WHAT IS BEING ASKED:
In the entries that follow, which lines hold the string "температуре"? List them.

[Page-level text extractions]
········

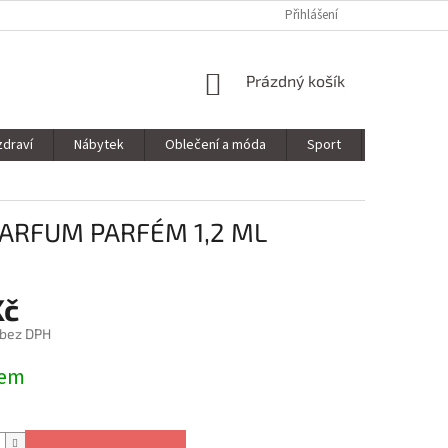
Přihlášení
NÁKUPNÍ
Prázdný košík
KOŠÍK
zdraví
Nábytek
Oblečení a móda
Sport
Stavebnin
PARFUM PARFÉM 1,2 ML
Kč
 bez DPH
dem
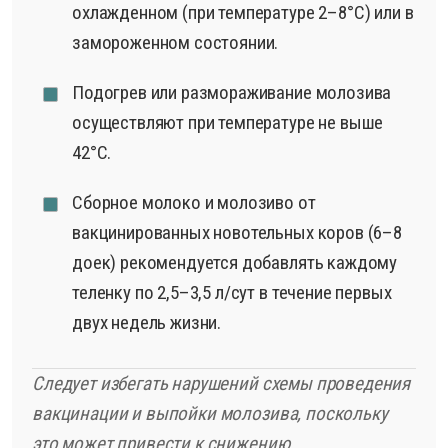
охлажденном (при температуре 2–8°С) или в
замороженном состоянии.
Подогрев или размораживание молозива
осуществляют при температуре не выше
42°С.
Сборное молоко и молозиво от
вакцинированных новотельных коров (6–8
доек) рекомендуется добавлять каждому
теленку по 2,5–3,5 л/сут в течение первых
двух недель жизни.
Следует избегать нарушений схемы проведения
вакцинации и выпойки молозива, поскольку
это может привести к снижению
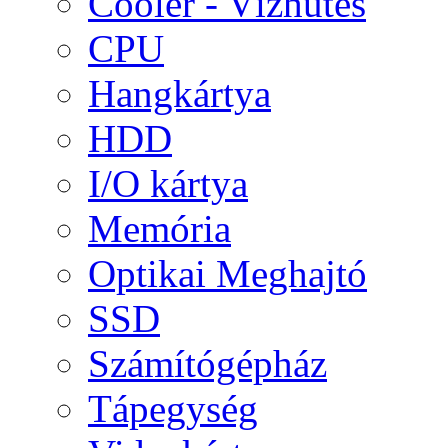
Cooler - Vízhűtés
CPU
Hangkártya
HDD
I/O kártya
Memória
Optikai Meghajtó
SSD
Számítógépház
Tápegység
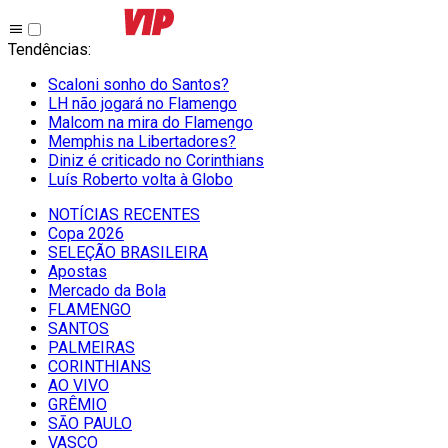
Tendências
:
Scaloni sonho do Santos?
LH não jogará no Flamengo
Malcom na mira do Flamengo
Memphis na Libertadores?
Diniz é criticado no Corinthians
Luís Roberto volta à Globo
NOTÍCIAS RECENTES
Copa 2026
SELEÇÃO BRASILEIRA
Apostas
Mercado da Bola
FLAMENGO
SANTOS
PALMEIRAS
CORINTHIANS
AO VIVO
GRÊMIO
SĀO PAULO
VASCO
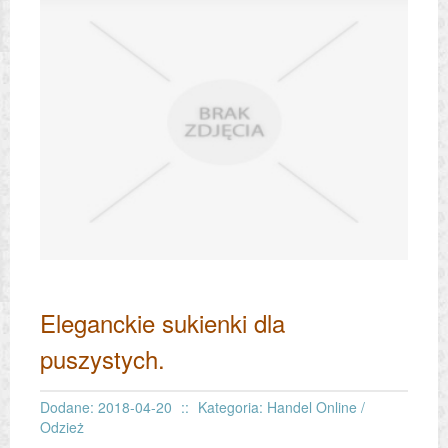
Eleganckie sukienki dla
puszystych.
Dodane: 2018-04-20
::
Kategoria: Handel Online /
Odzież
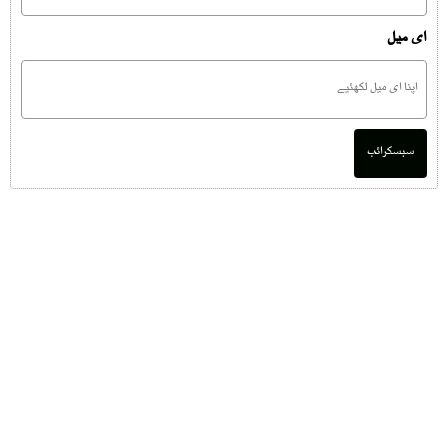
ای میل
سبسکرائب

········

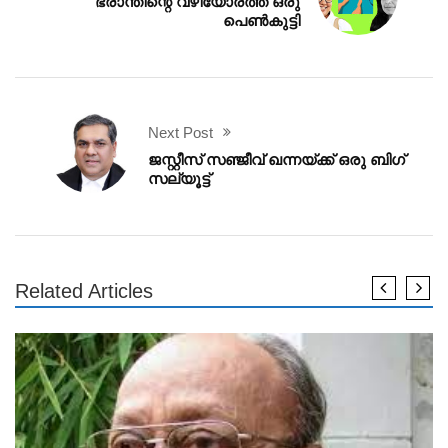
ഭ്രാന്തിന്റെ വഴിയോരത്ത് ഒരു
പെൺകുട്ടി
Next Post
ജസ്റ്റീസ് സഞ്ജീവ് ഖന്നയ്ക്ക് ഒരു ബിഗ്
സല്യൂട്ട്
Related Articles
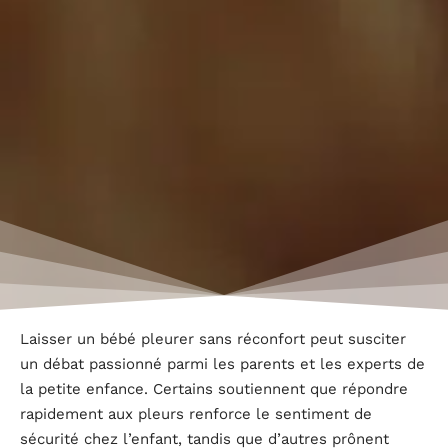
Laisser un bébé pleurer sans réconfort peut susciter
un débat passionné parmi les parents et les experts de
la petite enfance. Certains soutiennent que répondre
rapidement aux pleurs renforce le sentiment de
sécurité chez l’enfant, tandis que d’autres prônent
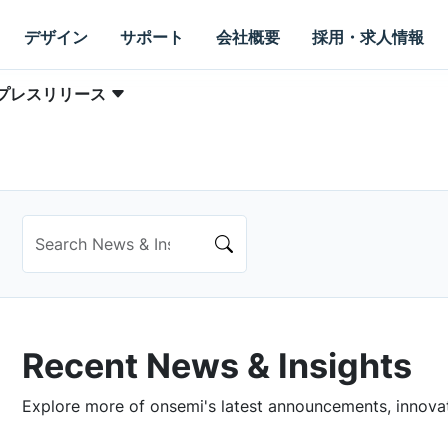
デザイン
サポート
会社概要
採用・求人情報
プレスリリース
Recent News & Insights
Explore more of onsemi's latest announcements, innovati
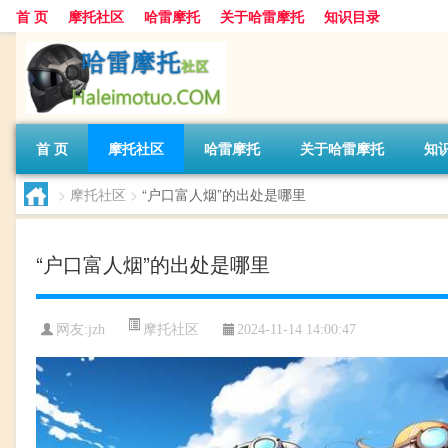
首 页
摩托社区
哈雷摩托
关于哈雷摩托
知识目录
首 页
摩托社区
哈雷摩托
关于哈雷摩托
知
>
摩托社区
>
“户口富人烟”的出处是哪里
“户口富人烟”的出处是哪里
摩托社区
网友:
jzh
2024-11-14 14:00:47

········

OUTPUT FOR THIS TASK:
охлажденном (при температуре 2–8°С) или в
осуществляют при температуре не выше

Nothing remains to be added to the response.